Sunday, July 20, 2014

it's been a year

I haven't posted in over a year.

There's a reason for this.

My current job is probably the most challenging job I've ever had, and it keeps me busy during the day and I'm exhausted when I get home.

I thought that this would improve as I became more trained and understood the work a bit better, but I've found in the last year and a half that this is a company that is always changing, and unfortunately has not offered me any sort of stability. I'm always left guessing.

In January of this year it looked like I would be given a sort of reprieve. An opening appeared at the private program and I was asked to take the spot by our clinical director. Private clients are often easier to work with and come through the door with stronger family support and overall stability. I would also be working in the same building as the clinical director and would have a colleague to discuss cases with.
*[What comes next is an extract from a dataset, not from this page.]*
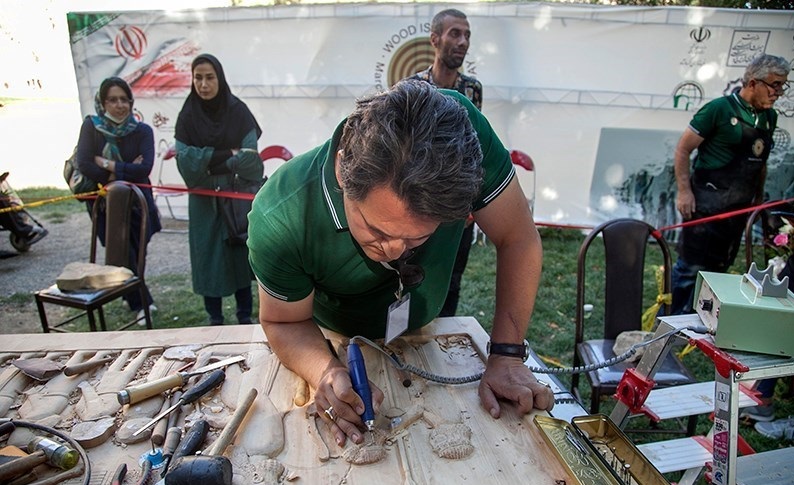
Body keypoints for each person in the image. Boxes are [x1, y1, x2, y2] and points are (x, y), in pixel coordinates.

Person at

I made the change, despite a strong desire to not add more change to my life. It seemed as though I would settle in well, when a bomb was dropped. Allegations were made by a former client of mine that while he was in our care, our female program manager, who co-ran the program with me, had had a sexual relationship with him.

As a company entrusted with the care of adolescent clients, you can understand why such allegations would be horrifying and deeply concerning. An investigation was opened, all my clients and former clients were interviewed and my paperwork was audited. I was told that everything went well and that the police felt that if anything sexual had happened it only involved the one client.

The news ran stories for several days, showing my facility and flashing the mug-shot of my former co-worker. To give you and idea, I was the lead therapist over a 12-bed facility. I don't work for a large company, and it was deeply upsetting to all of us to have this happening.

Despite being told things were good, within two days of the audit, someone from the state decided that it was necessary to pull all the state kids from the home. I was given no notice and the kids were gone. I can't really describe how traumatizing this was for me as a clinician but I'm sure you can imagine. I had worked daily with several of the boys for over a year and many of them were nearing their graduations.

Last week the program was shut down, the remaining boys were transferred and we had to lay off several staff. The state is refusing to place boys with us, so we have decided to remodel the facility and re-open it as another private program.

My former colleague is facing 5 felony charges for her conduct, and I've heard that she will most likely plea-bargain in order to prevent the adolescent from having to go through a trial.

The goofy thing about all of this is that my job is difficult on its own, without any of this added drama and instability. All of this has pushed my limits and made me wonder if I'm in the right line of work.

One positive of this is that I know I have been protected during this time. I won't go into specifics, but I know God was looking out for me.

This entire situation has really taught me how the decisions and choices of just one person can have a reaching and destructive affect. This is a sentiment I have heard about, but one that had not happened to me firsthand.

When I start thinking about it I get overwhelmed, but I'm hoping that with time this will all work out.

1 comment:

LinZee said...

Keep your options open, and maybe someday you may end up a little closer to home.... I would like that.